Message ID | 20231122232515.177833-5-kent.overstreet@linux.dev (mailing list archive) |
---|---|
State | New |
Headers | show |
Series | shrinker debugging improvements | expand |
On Wed 22-11-23 18:25:09, Kent Overstreet wrote: [...] > 00177 Shrinkers: > 00177 super_cache_scan: objects: 127 > 00177 super_cache_scan: objects: 106 > 00177 jbd2_journal_shrink_scan: objects: 32 > 00177 ext4_es_scan: objects: 32 > 00177 bch2_btree_cache_scan: objects: 8 > 00177 nr nodes: 24 > 00177 nr dirty: 0 > 00177 cannibalize lock: 0000000000000000 > 00177 > 00177 super_cache_scan: objects: 8 > 00177 super_cache_scan: objects: 1 It would be really great to provide an example on how these numbers are useful for the oom evaluation. [...] > @@ -423,4 +426,21 @@ void __show_mem(unsigned int filter, nodemask_t *nodemask, int max_zone_idx) > #ifdef CONFIG_MEMORY_FAILURE > printk("%lu pages hwpoisoned\n", atomic_long_read(&num_poisoned_pages)); > #endif > + > + buf = kmalloc(4096, GFP_ATOMIC); I really do not think we want to allow allocations from the OOM context. Is there any reason why this cannot be a statically allocated buffer? > + if (buf) { > + struct seq_buf s; > + > + printk("Unreclaimable slab info:\n"); > + seq_buf_init(&s, buf, 4096); > + dump_unreclaimable_slab(&s); > + printk("%s", seq_buf_str(&s)); > + > + printk("Shrinkers:\n"); > + seq_buf_init(&s, buf, 4096); > + shrinkers_to_text(&s); > + printk("%s", seq_buf_str(&s)); > + > + kfree(buf); > + } > }
On Tue, Nov 28, 2023 at 11:07:18AM +0100, Michal Hocko wrote: > On Wed 22-11-23 18:25:09, Kent Overstreet wrote: > [...] > > 00177 Shrinkers: > > 00177 super_cache_scan: objects: 127 > > 00177 super_cache_scan: objects: 106 > > 00177 jbd2_journal_shrink_scan: objects: 32 > > 00177 ext4_es_scan: objects: 32 > > 00177 bch2_btree_cache_scan: objects: 8 > > 00177 nr nodes: 24 > > 00177 nr dirty: 0 > > 00177 cannibalize lock: 0000000000000000 > > 00177 > > 00177 super_cache_scan: objects: 8 > > 00177 super_cache_scan: objects: 1 > > It would be really great to provide an example on how these numbers are > useful for the oom evaluation. I should've posted an example from the end of the patch series; I'll do that later today. > [...] > > @@ -423,4 +426,21 @@ void __show_mem(unsigned int filter, nodemask_t *nodemask, int max_zone_idx) > > #ifdef CONFIG_MEMORY_FAILURE > > printk("%lu pages hwpoisoned\n", atomic_long_read(&num_poisoned_pages)); > > #endif > > + > > + buf = kmalloc(4096, GFP_ATOMIC); > > I really do not think we want to allow allocations from the OOM context. > Is there any reason why this cannot be a statically allocated buffer? You've made this claim before without ever giving any reasoning behind it. It's GFP_ATOMIC; it has to work from _interrupt_ context, OOM context is fine. And no, we don't want to burn 4k on a static buffer that is almost never used; people do care about making the kernel run on small systems.

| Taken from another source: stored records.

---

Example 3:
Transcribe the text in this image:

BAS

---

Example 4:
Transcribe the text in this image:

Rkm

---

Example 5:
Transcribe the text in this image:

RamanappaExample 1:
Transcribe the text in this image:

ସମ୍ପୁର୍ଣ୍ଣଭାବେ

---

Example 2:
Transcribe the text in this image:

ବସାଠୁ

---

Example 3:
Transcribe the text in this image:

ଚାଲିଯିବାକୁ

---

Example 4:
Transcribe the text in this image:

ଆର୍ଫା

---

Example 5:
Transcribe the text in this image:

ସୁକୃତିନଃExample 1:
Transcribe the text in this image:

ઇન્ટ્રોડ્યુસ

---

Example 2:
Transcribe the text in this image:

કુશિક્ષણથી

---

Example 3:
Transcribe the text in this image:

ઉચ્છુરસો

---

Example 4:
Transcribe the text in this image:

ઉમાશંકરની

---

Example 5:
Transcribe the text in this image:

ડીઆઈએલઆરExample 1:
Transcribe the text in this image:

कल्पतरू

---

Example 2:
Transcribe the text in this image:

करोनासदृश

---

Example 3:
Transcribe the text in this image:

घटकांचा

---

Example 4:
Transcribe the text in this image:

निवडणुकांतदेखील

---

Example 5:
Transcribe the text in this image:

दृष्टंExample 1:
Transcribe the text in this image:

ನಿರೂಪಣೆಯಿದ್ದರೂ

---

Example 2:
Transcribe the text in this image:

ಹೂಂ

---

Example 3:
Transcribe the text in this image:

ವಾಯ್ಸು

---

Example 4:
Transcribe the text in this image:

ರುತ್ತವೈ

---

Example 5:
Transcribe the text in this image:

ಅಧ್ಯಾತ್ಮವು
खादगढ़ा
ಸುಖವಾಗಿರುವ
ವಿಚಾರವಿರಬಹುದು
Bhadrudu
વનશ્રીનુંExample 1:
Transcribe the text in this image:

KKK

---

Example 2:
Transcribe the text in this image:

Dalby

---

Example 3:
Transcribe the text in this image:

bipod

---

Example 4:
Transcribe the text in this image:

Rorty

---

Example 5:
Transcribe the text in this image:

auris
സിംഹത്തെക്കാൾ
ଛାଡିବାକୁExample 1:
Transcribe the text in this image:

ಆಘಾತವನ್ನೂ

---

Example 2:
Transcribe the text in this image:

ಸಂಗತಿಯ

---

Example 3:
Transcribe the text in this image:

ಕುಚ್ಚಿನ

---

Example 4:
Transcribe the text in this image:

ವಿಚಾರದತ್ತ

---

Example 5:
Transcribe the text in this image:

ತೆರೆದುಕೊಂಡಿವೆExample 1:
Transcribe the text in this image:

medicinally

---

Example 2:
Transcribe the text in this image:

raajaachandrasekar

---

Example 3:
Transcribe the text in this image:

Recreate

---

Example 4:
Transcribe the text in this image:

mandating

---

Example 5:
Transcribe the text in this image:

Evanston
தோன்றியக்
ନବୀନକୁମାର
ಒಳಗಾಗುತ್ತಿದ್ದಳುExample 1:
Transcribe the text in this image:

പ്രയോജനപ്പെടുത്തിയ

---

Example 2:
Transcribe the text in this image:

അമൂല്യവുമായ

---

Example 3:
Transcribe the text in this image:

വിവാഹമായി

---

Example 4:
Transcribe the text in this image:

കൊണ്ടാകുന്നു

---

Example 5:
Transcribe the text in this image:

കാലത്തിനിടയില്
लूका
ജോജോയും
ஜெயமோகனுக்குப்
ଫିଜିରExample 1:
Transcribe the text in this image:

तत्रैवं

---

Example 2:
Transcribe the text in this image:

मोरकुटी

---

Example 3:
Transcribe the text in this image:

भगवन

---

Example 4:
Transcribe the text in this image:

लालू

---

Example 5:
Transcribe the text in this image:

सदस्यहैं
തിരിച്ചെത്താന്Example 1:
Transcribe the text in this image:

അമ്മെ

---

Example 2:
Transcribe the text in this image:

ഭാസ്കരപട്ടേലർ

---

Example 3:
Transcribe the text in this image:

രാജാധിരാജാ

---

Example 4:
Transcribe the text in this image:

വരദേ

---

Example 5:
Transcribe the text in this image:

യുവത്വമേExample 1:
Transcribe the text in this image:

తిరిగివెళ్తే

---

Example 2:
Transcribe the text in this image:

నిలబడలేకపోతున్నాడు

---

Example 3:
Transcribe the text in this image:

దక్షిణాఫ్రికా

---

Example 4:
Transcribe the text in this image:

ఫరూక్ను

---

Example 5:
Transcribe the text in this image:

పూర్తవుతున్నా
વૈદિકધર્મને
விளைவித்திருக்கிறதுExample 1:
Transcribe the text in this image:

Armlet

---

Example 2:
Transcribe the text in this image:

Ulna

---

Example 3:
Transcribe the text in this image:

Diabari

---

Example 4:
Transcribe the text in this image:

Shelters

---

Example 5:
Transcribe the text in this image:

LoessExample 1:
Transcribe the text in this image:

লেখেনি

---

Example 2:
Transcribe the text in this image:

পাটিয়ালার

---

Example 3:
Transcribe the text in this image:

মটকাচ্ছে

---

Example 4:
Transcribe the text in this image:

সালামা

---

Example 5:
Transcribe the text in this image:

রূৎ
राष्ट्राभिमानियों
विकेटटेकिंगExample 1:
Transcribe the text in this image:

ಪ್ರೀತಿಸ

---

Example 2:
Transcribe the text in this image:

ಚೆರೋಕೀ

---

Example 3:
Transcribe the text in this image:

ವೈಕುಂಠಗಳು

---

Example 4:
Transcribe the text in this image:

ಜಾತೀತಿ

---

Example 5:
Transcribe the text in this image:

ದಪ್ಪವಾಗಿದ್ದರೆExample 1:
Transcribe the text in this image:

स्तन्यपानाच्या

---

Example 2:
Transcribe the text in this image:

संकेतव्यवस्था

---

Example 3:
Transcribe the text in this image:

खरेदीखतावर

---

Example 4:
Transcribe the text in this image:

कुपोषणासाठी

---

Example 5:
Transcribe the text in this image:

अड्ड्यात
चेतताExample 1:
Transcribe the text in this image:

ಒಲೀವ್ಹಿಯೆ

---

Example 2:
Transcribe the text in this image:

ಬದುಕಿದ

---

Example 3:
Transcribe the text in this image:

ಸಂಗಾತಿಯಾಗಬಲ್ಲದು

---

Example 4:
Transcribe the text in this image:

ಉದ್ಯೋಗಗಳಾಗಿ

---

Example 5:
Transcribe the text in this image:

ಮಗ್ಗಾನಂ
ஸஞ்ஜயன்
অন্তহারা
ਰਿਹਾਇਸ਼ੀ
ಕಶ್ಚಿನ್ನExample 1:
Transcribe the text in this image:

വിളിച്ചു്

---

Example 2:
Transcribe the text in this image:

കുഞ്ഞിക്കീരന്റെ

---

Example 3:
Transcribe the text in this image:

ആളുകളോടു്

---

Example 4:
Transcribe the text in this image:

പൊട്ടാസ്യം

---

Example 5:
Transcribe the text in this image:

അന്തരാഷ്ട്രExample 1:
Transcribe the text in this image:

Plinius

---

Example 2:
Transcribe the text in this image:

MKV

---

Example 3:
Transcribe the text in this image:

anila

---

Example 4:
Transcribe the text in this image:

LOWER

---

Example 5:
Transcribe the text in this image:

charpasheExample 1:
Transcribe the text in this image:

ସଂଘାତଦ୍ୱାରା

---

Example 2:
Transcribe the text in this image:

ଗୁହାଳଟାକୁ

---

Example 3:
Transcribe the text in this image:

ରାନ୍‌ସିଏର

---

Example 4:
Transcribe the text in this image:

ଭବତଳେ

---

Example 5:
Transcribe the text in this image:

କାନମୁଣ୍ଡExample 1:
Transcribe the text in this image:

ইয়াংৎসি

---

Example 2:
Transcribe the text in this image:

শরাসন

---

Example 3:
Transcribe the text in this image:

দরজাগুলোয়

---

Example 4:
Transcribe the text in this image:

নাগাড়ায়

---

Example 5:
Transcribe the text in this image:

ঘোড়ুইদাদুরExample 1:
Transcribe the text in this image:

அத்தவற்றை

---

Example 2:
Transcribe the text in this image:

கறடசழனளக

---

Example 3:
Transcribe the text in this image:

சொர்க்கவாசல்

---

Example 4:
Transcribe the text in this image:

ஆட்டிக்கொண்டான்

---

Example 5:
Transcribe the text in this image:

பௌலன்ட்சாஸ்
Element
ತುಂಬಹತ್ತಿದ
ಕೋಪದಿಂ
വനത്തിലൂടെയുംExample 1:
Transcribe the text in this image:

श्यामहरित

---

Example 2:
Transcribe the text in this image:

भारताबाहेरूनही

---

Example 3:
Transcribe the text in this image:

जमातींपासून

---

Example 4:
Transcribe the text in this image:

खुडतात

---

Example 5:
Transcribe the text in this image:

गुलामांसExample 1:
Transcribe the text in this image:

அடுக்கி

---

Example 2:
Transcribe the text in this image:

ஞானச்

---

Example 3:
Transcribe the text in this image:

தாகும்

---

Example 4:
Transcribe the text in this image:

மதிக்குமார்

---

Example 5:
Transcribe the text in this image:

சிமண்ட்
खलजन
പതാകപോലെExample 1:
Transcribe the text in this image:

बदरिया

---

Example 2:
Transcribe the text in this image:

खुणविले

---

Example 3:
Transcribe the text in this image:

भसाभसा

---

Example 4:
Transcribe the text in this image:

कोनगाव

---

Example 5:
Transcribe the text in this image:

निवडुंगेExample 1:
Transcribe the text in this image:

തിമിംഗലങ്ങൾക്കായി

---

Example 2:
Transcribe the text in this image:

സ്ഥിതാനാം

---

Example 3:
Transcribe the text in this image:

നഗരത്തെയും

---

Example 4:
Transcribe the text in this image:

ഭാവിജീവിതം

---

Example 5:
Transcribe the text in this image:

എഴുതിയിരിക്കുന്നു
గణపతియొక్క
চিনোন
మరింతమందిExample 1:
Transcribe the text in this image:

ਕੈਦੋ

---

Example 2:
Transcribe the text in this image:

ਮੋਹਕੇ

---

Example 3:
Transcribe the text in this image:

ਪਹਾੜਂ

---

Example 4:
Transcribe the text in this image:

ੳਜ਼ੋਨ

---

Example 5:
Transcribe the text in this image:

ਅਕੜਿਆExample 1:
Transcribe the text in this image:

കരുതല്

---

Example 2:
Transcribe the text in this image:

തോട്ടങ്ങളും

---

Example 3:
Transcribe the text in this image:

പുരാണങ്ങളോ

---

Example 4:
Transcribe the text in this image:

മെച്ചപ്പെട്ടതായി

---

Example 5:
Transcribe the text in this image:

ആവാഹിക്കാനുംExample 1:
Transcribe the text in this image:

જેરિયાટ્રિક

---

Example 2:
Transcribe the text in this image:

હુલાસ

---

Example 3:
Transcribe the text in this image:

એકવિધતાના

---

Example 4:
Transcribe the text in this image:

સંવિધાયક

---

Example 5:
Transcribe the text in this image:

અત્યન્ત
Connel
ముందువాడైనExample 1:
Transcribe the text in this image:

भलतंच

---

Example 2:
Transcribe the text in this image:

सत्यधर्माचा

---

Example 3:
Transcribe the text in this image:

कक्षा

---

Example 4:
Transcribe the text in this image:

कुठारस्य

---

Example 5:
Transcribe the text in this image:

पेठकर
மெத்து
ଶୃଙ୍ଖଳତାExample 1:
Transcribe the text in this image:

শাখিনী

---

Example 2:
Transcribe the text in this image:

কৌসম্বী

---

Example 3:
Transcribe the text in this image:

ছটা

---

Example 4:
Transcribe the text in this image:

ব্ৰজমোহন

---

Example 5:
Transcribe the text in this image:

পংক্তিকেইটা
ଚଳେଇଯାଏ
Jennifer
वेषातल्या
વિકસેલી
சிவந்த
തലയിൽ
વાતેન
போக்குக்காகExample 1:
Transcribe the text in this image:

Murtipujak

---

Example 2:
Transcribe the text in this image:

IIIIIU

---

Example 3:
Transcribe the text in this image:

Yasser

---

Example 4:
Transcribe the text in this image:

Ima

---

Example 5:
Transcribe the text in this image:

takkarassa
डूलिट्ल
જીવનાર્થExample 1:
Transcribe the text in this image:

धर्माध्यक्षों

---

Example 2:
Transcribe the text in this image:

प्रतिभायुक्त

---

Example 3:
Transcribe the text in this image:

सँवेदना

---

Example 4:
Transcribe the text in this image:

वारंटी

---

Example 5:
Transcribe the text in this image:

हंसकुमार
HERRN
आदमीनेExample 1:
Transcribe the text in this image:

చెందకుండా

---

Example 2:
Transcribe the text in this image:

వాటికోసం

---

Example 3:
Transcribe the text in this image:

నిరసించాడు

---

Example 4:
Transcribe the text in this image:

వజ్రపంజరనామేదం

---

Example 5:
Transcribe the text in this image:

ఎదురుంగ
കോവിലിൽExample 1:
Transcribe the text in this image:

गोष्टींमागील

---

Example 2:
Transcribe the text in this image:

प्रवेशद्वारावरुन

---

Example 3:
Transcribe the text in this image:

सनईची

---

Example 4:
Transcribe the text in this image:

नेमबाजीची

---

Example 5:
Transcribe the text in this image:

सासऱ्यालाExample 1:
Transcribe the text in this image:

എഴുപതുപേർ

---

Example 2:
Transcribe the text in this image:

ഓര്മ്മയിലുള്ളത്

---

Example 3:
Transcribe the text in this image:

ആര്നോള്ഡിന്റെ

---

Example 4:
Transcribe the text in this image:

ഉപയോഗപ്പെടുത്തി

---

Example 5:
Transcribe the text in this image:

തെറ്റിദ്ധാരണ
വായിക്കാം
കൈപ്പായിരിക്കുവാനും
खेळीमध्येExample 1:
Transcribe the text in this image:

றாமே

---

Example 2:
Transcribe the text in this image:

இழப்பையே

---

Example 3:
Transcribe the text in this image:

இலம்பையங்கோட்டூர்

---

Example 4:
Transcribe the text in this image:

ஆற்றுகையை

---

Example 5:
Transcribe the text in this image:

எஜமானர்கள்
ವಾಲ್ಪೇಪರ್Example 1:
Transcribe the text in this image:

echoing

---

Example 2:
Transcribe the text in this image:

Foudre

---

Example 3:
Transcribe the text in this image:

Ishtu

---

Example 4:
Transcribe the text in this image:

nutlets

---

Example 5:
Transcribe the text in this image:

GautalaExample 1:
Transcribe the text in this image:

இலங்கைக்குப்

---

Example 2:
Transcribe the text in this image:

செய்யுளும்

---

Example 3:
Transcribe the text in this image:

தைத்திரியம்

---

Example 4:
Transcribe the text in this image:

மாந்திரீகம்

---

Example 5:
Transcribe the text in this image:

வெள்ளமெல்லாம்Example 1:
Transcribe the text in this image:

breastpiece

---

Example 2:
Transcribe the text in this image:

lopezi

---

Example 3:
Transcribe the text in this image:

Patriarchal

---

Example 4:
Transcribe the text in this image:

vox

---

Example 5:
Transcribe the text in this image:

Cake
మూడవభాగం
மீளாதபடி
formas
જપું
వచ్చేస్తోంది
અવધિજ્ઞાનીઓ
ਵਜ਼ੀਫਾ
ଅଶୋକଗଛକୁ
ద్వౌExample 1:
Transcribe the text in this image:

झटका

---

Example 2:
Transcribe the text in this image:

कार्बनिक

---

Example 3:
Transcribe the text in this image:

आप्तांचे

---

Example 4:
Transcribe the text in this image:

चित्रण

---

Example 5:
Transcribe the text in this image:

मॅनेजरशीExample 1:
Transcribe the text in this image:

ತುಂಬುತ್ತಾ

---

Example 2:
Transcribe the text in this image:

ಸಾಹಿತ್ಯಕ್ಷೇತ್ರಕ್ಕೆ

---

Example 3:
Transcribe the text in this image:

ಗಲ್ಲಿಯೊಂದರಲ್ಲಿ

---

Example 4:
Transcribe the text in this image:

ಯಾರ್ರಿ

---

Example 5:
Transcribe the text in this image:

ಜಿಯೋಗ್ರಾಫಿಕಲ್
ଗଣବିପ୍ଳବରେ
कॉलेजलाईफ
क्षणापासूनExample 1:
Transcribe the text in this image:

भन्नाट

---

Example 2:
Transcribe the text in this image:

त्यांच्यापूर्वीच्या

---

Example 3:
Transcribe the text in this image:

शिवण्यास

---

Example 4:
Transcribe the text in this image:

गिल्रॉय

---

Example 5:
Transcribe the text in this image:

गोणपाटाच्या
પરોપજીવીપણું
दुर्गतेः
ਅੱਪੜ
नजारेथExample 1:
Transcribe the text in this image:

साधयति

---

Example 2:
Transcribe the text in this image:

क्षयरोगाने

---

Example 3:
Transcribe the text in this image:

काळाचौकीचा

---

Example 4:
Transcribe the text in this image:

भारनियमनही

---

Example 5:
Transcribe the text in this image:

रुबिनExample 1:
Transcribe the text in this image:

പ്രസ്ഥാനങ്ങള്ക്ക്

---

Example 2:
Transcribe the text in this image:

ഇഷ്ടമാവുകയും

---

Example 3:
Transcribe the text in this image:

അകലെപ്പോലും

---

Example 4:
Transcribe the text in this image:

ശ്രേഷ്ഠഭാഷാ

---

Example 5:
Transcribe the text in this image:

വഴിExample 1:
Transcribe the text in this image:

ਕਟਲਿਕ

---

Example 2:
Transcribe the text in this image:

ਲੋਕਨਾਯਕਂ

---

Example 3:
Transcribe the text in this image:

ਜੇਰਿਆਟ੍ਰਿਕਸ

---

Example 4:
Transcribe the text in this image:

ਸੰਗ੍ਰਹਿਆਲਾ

On Tue 28-11-23 12:54:39, Kent Overstreet wrote: > On Tue, Nov 28, 2023 at 11:07:18AM +0100, Michal Hocko wrote: [...] > > > @@ -423,4 +426,21 @@ void __show_mem(unsigned int filter, nodemask_t *nodemask, int max_zone_idx) > > > #ifdef CONFIG_MEMORY_FAILURE > > > printk("%lu pages hwpoisoned\n", atomic_long_read(&num_poisoned_pages)); > > > #endif > > > + > > > + buf = kmalloc(4096, GFP_ATOMIC); > > > > I really do not think we want to allow allocations from the OOM context. > > Is there any reason why this cannot be a statically allocated buffer? > > You've made this claim before without ever giving any reasoning behind > it. We are actively out of memory at the stage you would like to allocate memory. I am pretty sure I have mentioned this argument in the past. > It's GFP_ATOMIC; it has to work from _interrupt_ context, OOM context is > fine. This is a completely _different_ contexts. GFP_ATOMIC works around IRQ or any atomic context inability to wait for the reclaim by accessing the memory reserves. At the _global_ oom situation those reserves are extremely scarce resource. Debugging data is certainly not something we would want to compete with e.g. oom victims or their dependencies that might need to access those reserves in order to make a forward progress. Especially in case where the said debugging data is not detrimental to analyse the OOM situation. And to be completely honest, I haven't really seen any strong arguments for shrinker internal state dumping other than _in some very limited_ cases this _might_ be useful. > And no, we don't want to burn 4k on a static buffer that is almost never > used; people do care about making the kernel run on small systems. WE DO NOT ALLOCATE FROM OOM context, not to mention for something as disposable as debugging data which usefulness is not really clear. If there are systems which cannot effort a 4kb for static buffer then just disable this debugging data.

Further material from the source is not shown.